Plans to build a mix of apartments, shops and hotel rooms just south of the luxury Alila Marea Beach Resort are exceptional and the development will provide a huge community benefit, Encinitas City Council members said Wednesday, Aug. 10, as they denied an appeal filed by an opponents’ group.

“I’m not finding any grounds for this appeal at all,” Councilman Joe Mosca said at the evening council meeting, calling the proposed development a “thoughtful project that’s really going to fit into the community.”

Councilwoman Joy Lyndes said it would be a “positive contribution to the quality of life in our community,” while Councilman Tony Kranz noted that two-thirds of the dozen public speakers Wednesday, Aug. 10, strongly supported the development plans, as did many people who sent e-mails to the city in the days before the hearing.

“I can’t think of any other project that’s had this outpouring of support,” he said.

Mayor Catherine Blakespear said project developer Larry Jackel provided a great description of the plans.

“As Mr. Jackel said, it’s the right project for the right area,” she said.

Jackel has proposed building 94 apartments, including 19 that will be set aside for low-income people, plus a two-story underground parking garage, some retail shops and restaurants, and a 34-unit hotel that will be connected via bridge to the Alila Marea Resort. The structures will go on a 3.79-acre, mostly vacant parcel along North Coast Highway 101, just south of the beach resort and bordered to the west and south by the gated Seabluffe community of townhomes.

Residents of Seabluffe have been divided over the development plans, and that was evident at the meeting on Aug. 10. A series of residents who support the proposal spoke during the public comment period, while the council considered an appeal filed by Friends of Seabluffe, an opponents’ group. The group was appealing the city Planning Commission’s decision in June to certify the project’s Environmental Impact Report and approve various city permits, including a coastal development permit.

A rendering of Marea Village.
(SDA Architects)

The opponents’ attorney, Isabela Rodriguez, told the council that portions of the project don’t comply with city development standards and the city should require the developer to do more to reduce its likely traffic impacts to local roadways.

“We are asking that you please take (Seabluffe residents’) health, their safety … into consideration when denying this appeal,” she said.

Opponents also asked for the city to require monitoring equipment and observers to track whether construction activity makes the sandy coastal bluffs unstable.

Marco Gonzalez, the developer’s attorney, told the council that there was no need for this, saying their experts have found that the railroad trains passing nearby have far more of an impact.

For their part, council members focused on an issue that wasn’t part of the appeal. They repeatedly asked city staff and consultants whether all of the interested tribal groups had been given proper notification of the development plans.

Their questions came after a representative for the San Pasqual Band of Mission Indians said that his group had been left out of the process until fairly recently and asked the council to either deny the project or delay the vote.

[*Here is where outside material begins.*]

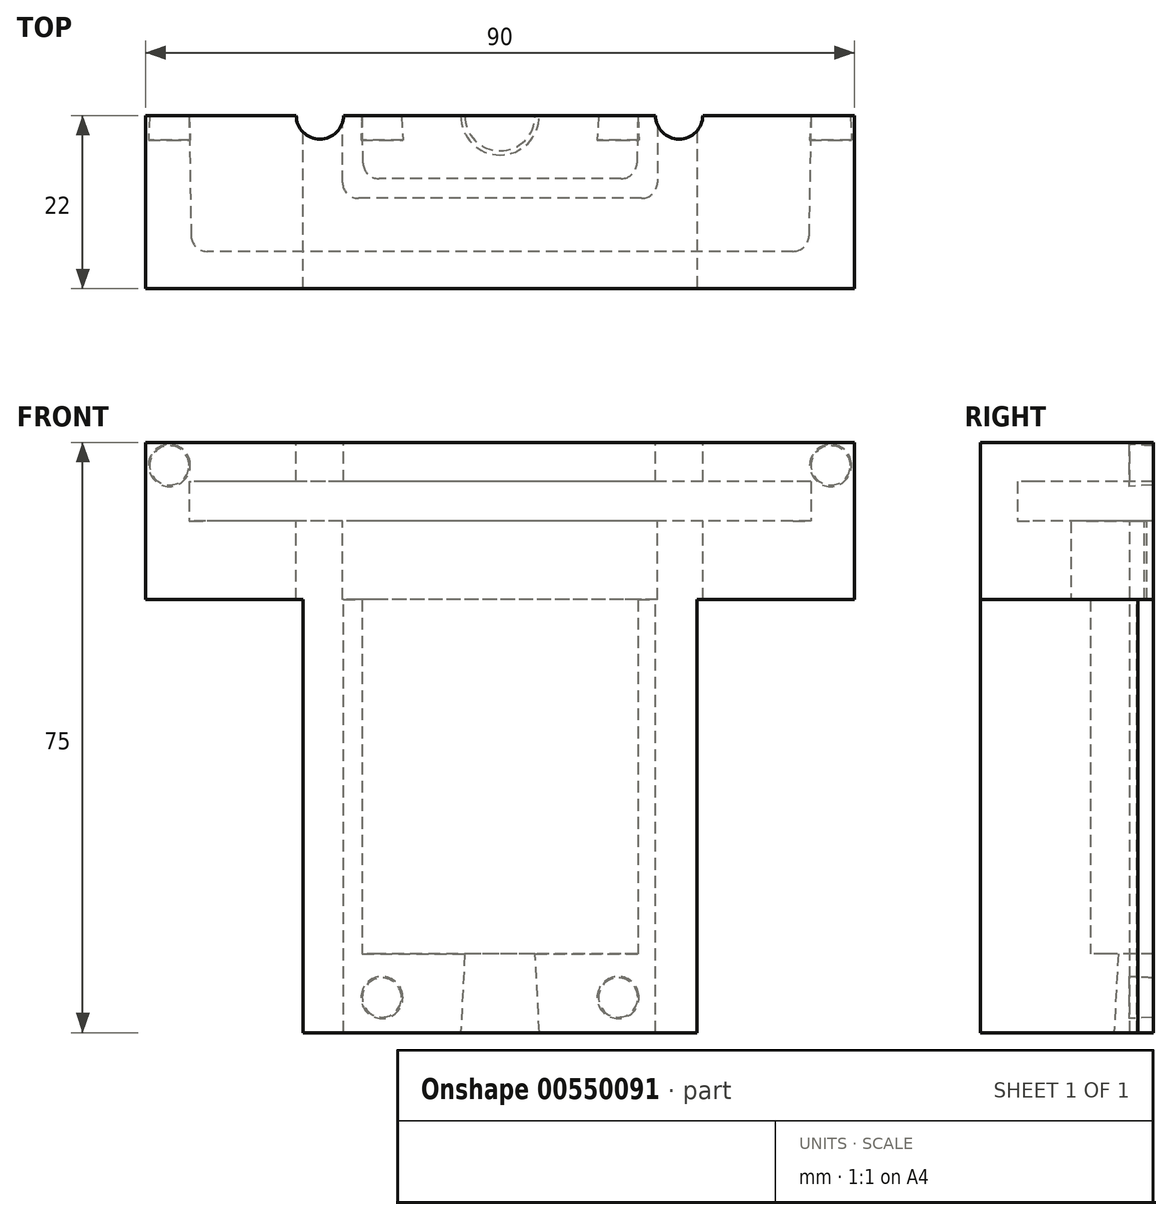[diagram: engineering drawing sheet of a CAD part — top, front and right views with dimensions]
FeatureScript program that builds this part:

A city consultant said that the city has worked with another tribal group throughout the process, but this one wasn’t initially included in the notification paperwork because the city wasn’t aware it had an interest in what occurred at the site. The city has since invited San Pasqual representatives to tour the site and provide comments, the consultant said.

Council members said they were glad the tribe had called attention to the issue.